§ **PASSAGE FOR REVIEW**:
Frequently asked questions

What is the character limit for a LinkedIn post in 2026?

3,000 characters for a regular text feed post, including spaces, hashtags, and emojis. The "see more" fold appears at around 210 characters, so the first 210 do most of the work.

How long can a LinkedIn article be?

Approximately 110,000 characters in the body, which is around 18,000-20,000 words. The practical sweet spot is 800-2,000 words. The title is capped at 150 characters and works best at 50-65.

What is the LinkedIn headline character limit?

220 characters. It was 120 until late 2020. The sweet spot is 120-180 characters, with the most important words in the first 80-100 because that is what shows in most truncated previews.

How long can my LinkedIn About section be?

2,600 characters. The "see more" fold sits at 370 characters on desktop and 230 on mobile. Treat the first 230 characters as a mobile hook and aim for 1,200-2,000 characters total.

What is the limit on a connection request note?

300 characters for both free and Premium accounts. Premium does not give you more space — the field is the same. The sweet spot is 150-280 characters with a specific reference to the recipient.

How many hashtags should I use on a LinkedIn post?

3-5 specific hashtags is the sweet spot. The technical maximum is around 30 (you run out of post characters before LinkedIn caps it), but more than 5 dilutes the algorithmic classification signal and can suppress reach.

What is the character limit on a LinkedIn DM?

8,000 characters per message between connections. The sweet spot is 200-600 characters — anything past 1,000 starts to look like a sales pitch and gets archived.

Intrinsic matrix estimation data
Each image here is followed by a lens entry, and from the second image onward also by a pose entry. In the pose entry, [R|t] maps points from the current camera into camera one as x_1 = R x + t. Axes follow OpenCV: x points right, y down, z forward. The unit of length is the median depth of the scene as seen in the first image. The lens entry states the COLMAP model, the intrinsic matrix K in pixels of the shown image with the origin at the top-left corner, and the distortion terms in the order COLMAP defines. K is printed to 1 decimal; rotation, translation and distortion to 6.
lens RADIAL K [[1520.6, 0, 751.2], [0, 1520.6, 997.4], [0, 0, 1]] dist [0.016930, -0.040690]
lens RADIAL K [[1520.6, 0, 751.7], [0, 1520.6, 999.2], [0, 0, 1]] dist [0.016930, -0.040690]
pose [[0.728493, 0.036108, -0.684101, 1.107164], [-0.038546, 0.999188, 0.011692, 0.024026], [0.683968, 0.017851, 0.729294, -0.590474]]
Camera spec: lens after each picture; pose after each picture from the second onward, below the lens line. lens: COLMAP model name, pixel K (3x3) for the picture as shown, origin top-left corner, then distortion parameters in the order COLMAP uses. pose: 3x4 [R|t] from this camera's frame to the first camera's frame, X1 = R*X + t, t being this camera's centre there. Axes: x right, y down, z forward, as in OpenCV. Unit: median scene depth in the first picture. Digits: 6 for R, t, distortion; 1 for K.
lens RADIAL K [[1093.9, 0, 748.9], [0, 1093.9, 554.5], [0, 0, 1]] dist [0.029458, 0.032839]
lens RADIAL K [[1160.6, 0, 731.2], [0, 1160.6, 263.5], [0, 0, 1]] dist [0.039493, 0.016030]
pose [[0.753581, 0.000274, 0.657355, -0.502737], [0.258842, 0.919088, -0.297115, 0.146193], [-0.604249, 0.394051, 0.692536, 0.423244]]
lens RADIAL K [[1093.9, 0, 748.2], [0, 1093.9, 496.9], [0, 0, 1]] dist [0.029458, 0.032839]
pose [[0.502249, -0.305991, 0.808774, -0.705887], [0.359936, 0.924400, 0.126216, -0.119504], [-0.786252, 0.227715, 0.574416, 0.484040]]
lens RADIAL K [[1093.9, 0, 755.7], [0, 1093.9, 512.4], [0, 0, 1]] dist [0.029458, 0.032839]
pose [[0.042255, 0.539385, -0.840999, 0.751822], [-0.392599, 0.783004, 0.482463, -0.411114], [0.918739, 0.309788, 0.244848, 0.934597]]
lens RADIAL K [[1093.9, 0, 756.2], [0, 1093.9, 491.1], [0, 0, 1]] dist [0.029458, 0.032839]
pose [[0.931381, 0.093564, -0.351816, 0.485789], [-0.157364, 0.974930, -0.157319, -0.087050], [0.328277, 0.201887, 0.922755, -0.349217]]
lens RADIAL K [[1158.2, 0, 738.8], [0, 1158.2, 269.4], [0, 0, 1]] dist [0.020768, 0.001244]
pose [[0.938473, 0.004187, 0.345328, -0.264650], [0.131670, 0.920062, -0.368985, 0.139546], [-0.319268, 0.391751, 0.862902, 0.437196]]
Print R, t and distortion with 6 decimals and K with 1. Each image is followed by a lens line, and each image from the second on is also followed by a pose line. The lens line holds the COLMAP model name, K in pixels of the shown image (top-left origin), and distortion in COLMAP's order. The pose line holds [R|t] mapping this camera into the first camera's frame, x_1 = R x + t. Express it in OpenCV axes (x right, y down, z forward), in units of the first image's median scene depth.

§ **PROBLEM STATEMENT**:
According to the FAQ on LinkedIn character limits, how many characters can a connection request note have?

§ **TASK RESPONSE**:
300 characters, for both free and Premium accounts.